Lovastatin has direct renal hemodynamic effects in a rodent model.

PURPOSE: Lovastatin, an HMG-CoA reductase inhibitor, has been shown to preserve renal function in models of chronic renal failure. We determined the effect of lovastatin on renal function and hemodynamics in normal nonpathologic kidneys in a rodent model.
MATERIALS AND METHODS: Renal function was measured in anesthetized (Inactin) control rats (n = 13) and lovastatin-treated rats (15 mg./kg./day, 3 weeks, orally, n = 17). Renal blood flow was measured with an ultrasonic flowprobe, and glomerular filtration rate was measured by inulin clearance. The effect of lovastatin on pre- and postglomerular vessel diameters was also observed in a hydronephrotic kidney preparation by videomicroscopy.

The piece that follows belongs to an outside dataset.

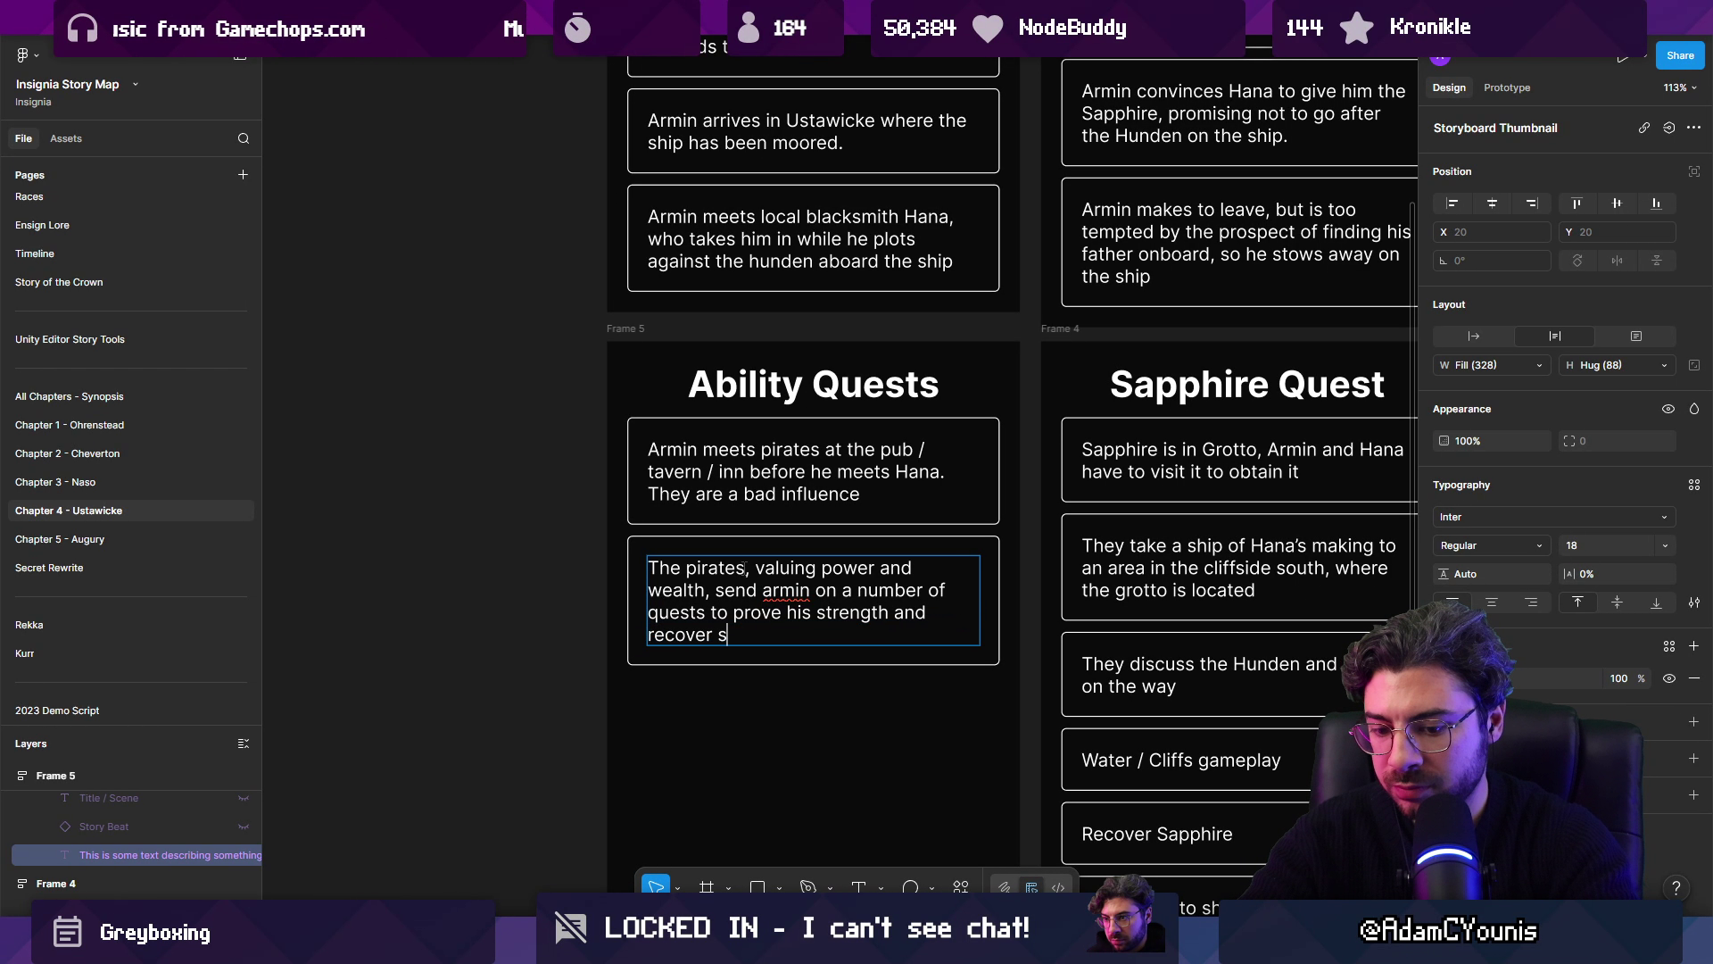
pyautogui.press('BackSpace')
pyautogui.write('treasures')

RESULTS: Lovastatin significantly increased (p < 0.05) renal blood flow and glomerular filtration rate by 17% (3.4 +/- 0.2 ml./min./gram kidney weight (gKW) versus 2.9 +/- 0.2 ml./min./gKW) and 49% (0.67 +/- 0.04 ml./min./gKW versus 0.45 +/- 0.06 ml./min./gKW). The increase in renal blood flow was mediated by preglomerular vasodilation (expressed as percent increase from baseline diameter, n = 20), 25% in the interlobular artery and 20% in the afferent arteriole (p < 0.05).

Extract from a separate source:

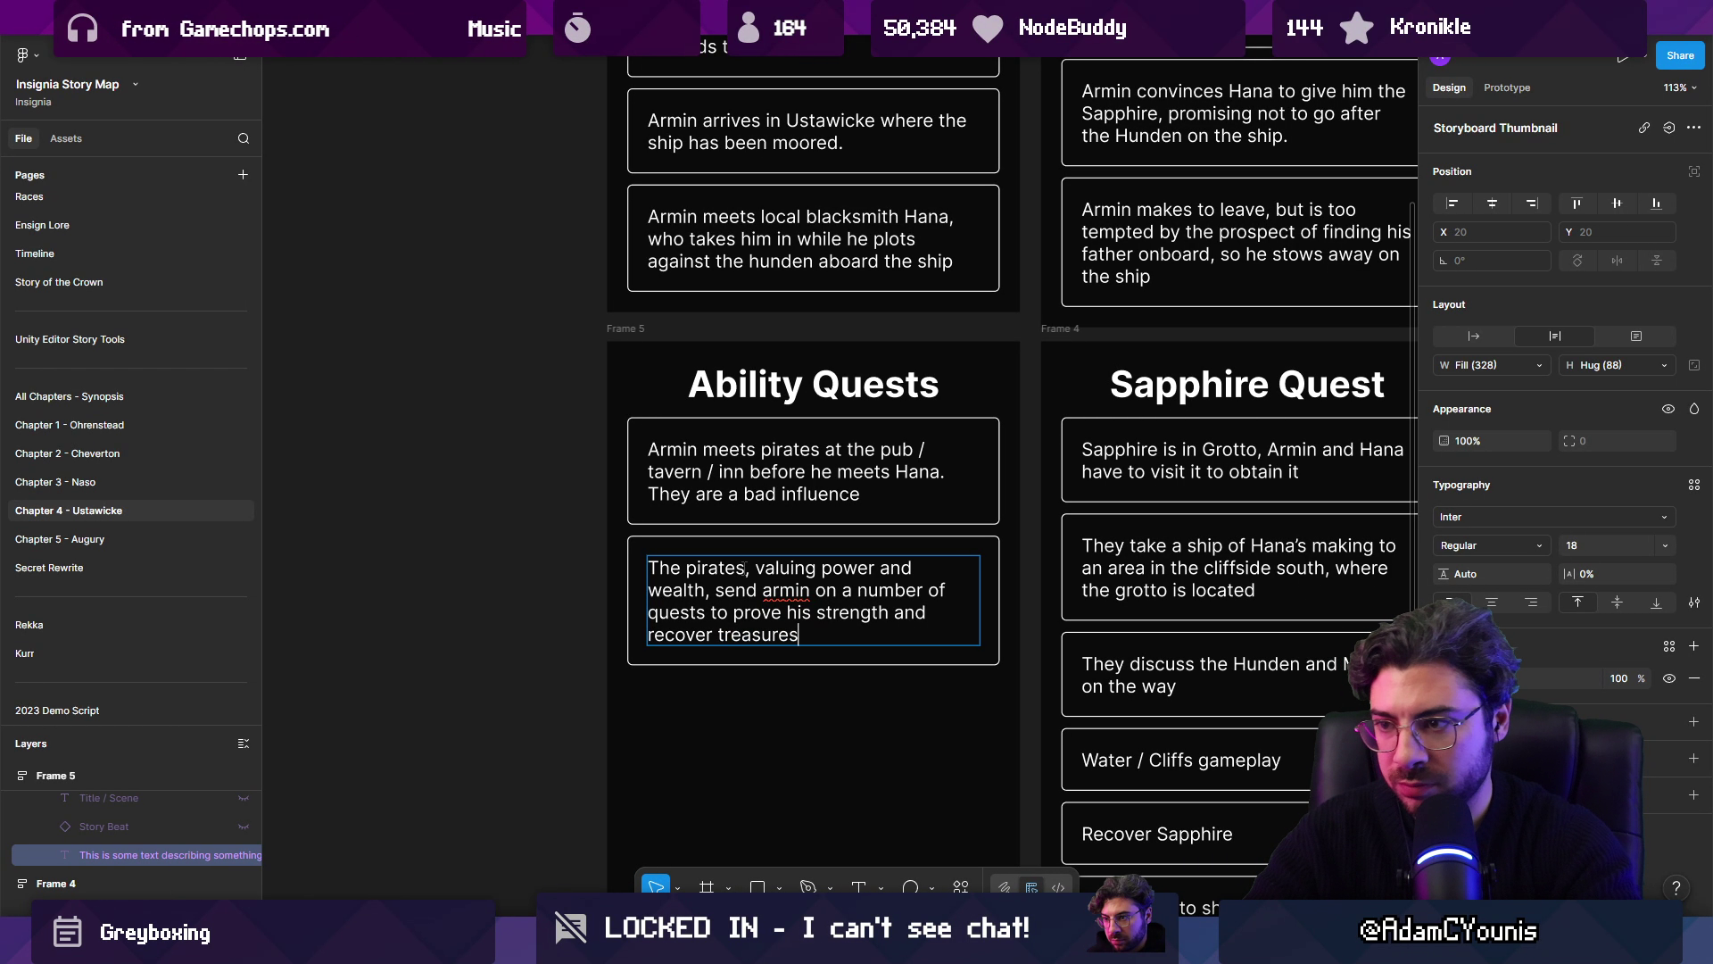
pyautogui.press('ctrl+a')
# Step: Duplicate the pirates card so the copy reads 'Armin picks up a couple of the abilities for this chapter this way.'
pyautogui.press('Escape')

CONCLUSIONS: In addition to its known lipid-lowering properties, lovastatin has a direct renal hemodynamic effect, increasing renal blood flow and glomerular filtration rate in normal nonpathologic kidneys. Lovastatin's selective preglomerular vasodilation may account for the observed increase in renal blood flow and glomerular filtration rate. Accordingly, this additional hemodynamic effect may be useful in preserving renal function in models of chronic renal failure.